Here are some of the most popular film lighting techniques used in filmmaking.
Three-point lighting is one of the standard film lighting techniques used for lighting film scenes.
It uses three separate lights focused around one subject. A key light, the brightest of the three, to illuminate the subject; a fill light to balance any of the shadows; and a back light, positioned usually behind your subject, to create definition.
A scene shot with the three-point lighting technique will appear quite natural, the audience won’t necessarily pay much attention to the lighting within the frame, but the subject will appear clearly and well lit.
High Key / Low Key Lighting
These effects are created by intensifying the impact of the key light and varying the impact of the fill light.
A high key light, aided by lots of fill lighting, helps to keep a shot nice and bright, but also well balanced. There are hardly any shadows in a frame that uses a high key light. This is great for ‘early morning’ style effects, or in a space where the lighting should seem especially bright.
A low key light achieves the opposite effect, with plenty of shadow in the frame. This can be used to help create suspense, mystery or give the film a moodier quality.
Practical lighting uses lights within the set to create particular lighting effects.
For instance, a torchlight in darkness can create a sense of danger or discovery. Lamp lights in family spaces or on detective desks can also give a sense of place, character, and time, as part of the set, whilst adding to the functional lighting of the scene.
With top lighting, a subject is lit from above, with the light shining down on theme. This tends to elevate a character, giving them a ‘divine’ status, a sense of power or dominance. This can be used for props as well as characters.

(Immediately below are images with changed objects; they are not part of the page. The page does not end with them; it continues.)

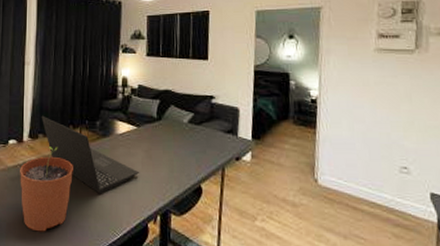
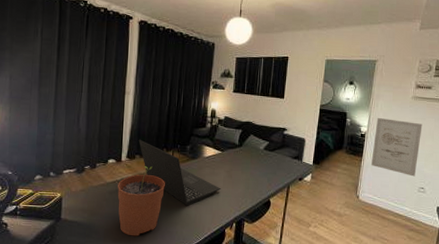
wall art: none [329,77,394,153] -> present [371,117,423,177]

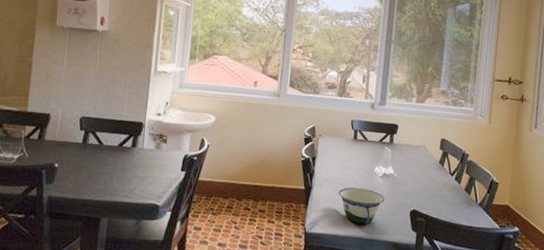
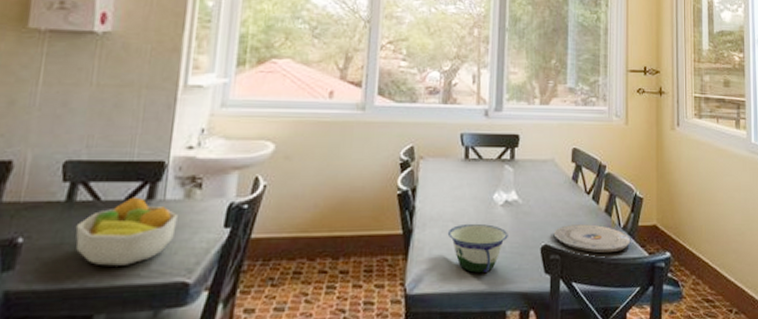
fruit bowl: none [88,144,151,189] -> present [75,197,178,266]
plate: none [421,197,486,222] -> present [553,224,631,253]

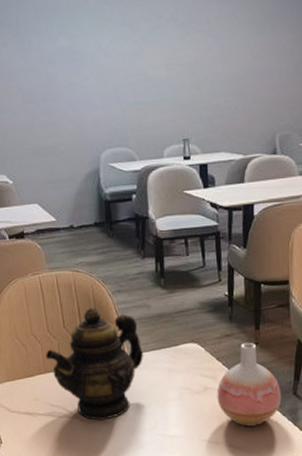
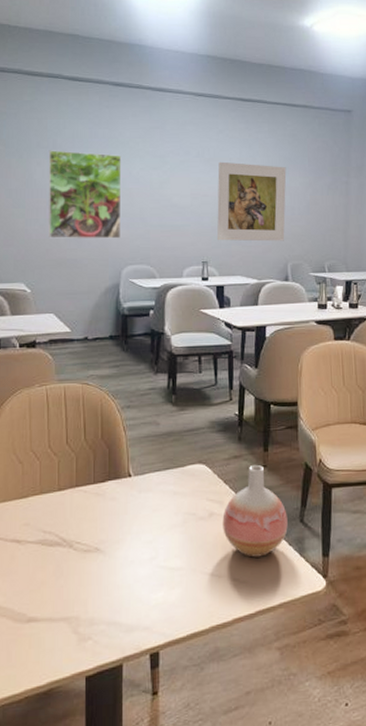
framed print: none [12,27,96,126] -> present [48,150,122,239]
teapot: present [45,306,144,421] -> none [42,422,149,550]
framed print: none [194,22,272,115] -> present [217,161,287,242]

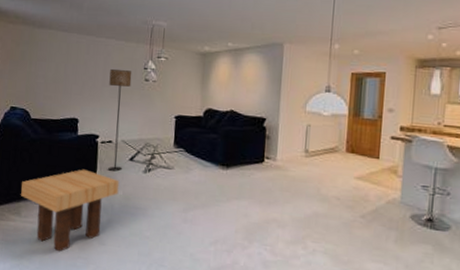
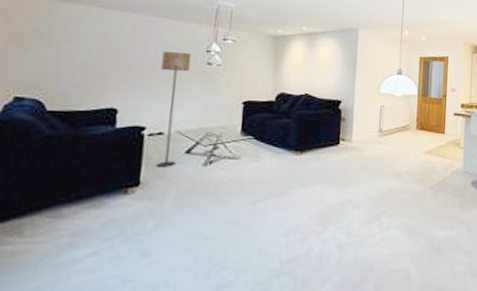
side table: present [21,169,120,252] -> none [25,168,172,275]

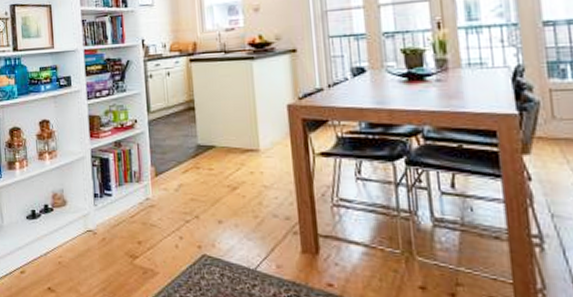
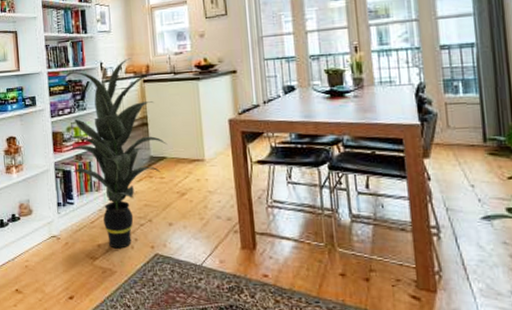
indoor plant: none [101,34,217,247] -> present [63,58,168,249]

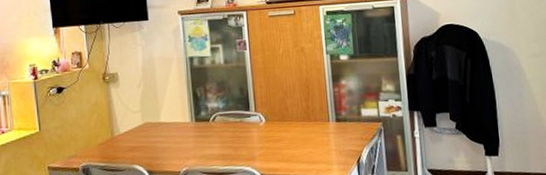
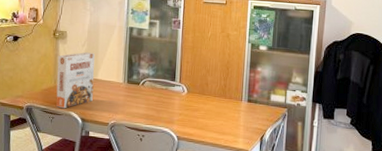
cereal box: none [111,93,158,163] -> present [56,52,95,109]

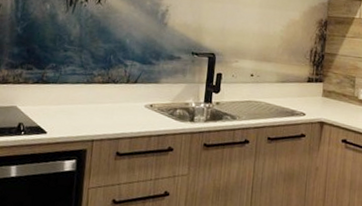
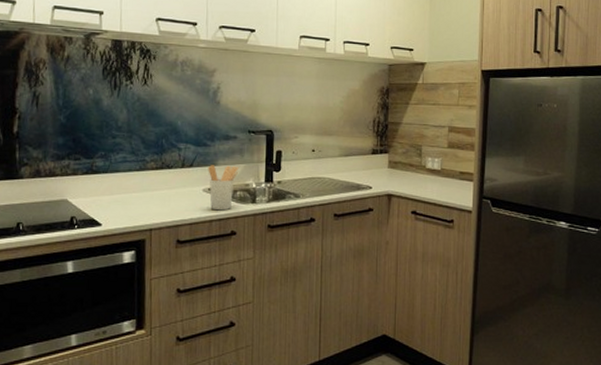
utensil holder: none [150,82,181,127] -> present [208,165,239,211]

This is a fairly dramatic film lighting technique, although it can be used subtly to just give the impression of power within a scene.
Like practical lighting, motivated lighting is when there is a reason for the lighting to be in the shot, it makes sense that the lighting is there.
Motivated lighting might look ambient, but it uses practical lighting to disguise artificial lighting going on behind the scenes. For example, a torch or a lantern might look like the light source on screen, but actually, this is just an illusion for further lighting going on behind the camera.
These are just a few of the many film lighting techniques. Each lighting setup is chosen based on the desired mood, genre, and artistic vision of the filmmaker, and often a combination of techniques is used to achieve the desired result.
Try experimenting with film lighting techniques on your next project. You don’t need to necessarily have professional or high grade lighting, you can achieve some creative effects with some simple LED light panels, or with lamps you might have around the home.